:: PROBLEM ::
Write the data below out again, unchanged.

:: RECORD EXTRACTS ::
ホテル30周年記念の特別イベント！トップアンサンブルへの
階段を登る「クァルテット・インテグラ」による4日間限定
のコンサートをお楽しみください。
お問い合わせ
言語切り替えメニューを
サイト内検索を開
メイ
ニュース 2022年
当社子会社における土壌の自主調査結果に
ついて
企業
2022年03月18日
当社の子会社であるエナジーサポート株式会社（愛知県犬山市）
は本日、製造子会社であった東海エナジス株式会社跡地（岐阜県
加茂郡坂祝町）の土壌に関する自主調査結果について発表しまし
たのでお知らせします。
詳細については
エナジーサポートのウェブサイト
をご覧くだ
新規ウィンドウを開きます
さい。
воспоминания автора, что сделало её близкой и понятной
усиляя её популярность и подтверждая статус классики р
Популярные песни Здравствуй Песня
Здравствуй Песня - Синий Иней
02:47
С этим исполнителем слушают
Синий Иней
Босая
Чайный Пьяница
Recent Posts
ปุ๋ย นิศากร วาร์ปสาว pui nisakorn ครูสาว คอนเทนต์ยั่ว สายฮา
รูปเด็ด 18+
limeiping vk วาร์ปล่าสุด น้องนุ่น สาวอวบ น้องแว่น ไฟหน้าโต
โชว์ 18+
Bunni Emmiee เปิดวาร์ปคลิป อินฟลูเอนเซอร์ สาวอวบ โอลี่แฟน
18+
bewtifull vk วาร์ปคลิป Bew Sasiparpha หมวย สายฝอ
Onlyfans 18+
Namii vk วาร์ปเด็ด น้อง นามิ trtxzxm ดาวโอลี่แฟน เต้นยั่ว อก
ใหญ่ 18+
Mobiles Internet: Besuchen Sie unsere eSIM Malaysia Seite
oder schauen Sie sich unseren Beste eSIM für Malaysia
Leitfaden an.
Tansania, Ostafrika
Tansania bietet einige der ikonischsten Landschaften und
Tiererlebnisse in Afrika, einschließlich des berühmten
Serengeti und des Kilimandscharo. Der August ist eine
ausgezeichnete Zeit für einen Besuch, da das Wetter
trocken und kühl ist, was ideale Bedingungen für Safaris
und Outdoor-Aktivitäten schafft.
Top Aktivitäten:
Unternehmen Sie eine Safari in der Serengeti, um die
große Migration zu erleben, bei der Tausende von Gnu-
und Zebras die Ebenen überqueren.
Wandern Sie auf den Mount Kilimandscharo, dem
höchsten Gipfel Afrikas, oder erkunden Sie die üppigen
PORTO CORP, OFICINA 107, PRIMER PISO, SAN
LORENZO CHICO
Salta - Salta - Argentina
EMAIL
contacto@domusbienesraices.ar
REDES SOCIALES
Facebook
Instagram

:: OUTPUT OF THE TASK ::
ホテル30周年記念の特別イベント！トップアンサンブルへの
階段を登る「クァルテット・インテグラ」による4日間限定
のコンサートをお楽しみください。
お問い合わせ
言語切り替えメニューを
サイト内検索を開
メイ
ニュース 2022年
当社子会社における土壌の自主調査結果に
ついて
企業
2022年03月18日
当社の子会社であるエナジーサポート株式会社（愛知県犬山市）
は本日、製造子会社であった東海エナジス株式会社跡地（岐阜県
加茂郡坂祝町）の土壌に関する自主調査結果について発表しまし
たのでお知らせします。
詳細については
エナジーサポートのウェブサイト
をご覧くだ
新規ウィンドウを開きます
さい。
воспоминания автора, что сделало её близкой и понятной
усиляя её популярность и подтверждая статус классики р
Популярные песни Здравствуй Песня
Здравствуй Песня - Синий Иней
02:47
С этим исполнителем слушают
Синий Иней
Босая
Чайный Пьяница
Recent Posts
ปุ๋ย นิศากร วาร์ปสาว pui nisakorn ครูสาว คอนเทนต์ยั่ว สายฮา
รูปเด็ด 18+
limeiping vk วาร์ปล่าสุด น้องนุ่น สาวอวบ น้องแว่น ไฟหน้าโต
โชว์ 18+
Bunni Emmiee เปิดวาร์ปคลิป อินฟลูเอนเซอร์ สาวอวบ โอลี่แฟน
18+
bewtifull vk วาร์ปคลิป Bew Sasiparpha หมวย สายฝอ
Onlyfans 18+
Namii vk วาร์ปเด็ด น้อง นามิ trtxzxm ดาวโอลี่แฟน เต้นยั่ว อก
ใหญ่ 18+
Mobiles Internet: Besuchen Sie unsere eSIM Malaysia Seite
oder schauen Sie sich unseren Beste eSIM für Malaysia
Leitfaden an.
Tansania, Ostafrika
Tansania bietet einige der ikonischsten Landschaften und
Tiererlebnisse in Afrika, einschließlich des berühmten
Serengeti und des Kilimandscharo. Der August ist eine
ausgezeichnete Zeit für einen Besuch, da das Wetter
trocken und kühl ist, was ideale Bedingungen für Safaris
und Outdoor-Aktivitäten schafft.
Top Aktivitäten:
Unternehmen Sie eine Safari in der Serengeti, um die
große Migration zu erleben, bei der Tausende von Gnu-
und Zebras die Ebenen überqueren.
Wandern Sie auf den Mount Kilimandscharo, dem
höchsten Gipfel Afrikas, oder erkunden Sie die üppigen
PORTO CORP, OFICINA 107, PRIMER PISO, SAN
LORENZO CHICO
Salta - Salta - Argentina
EMAIL
contacto@domusbienesraices.ar
REDES SOCIALES
Facebook
Instagram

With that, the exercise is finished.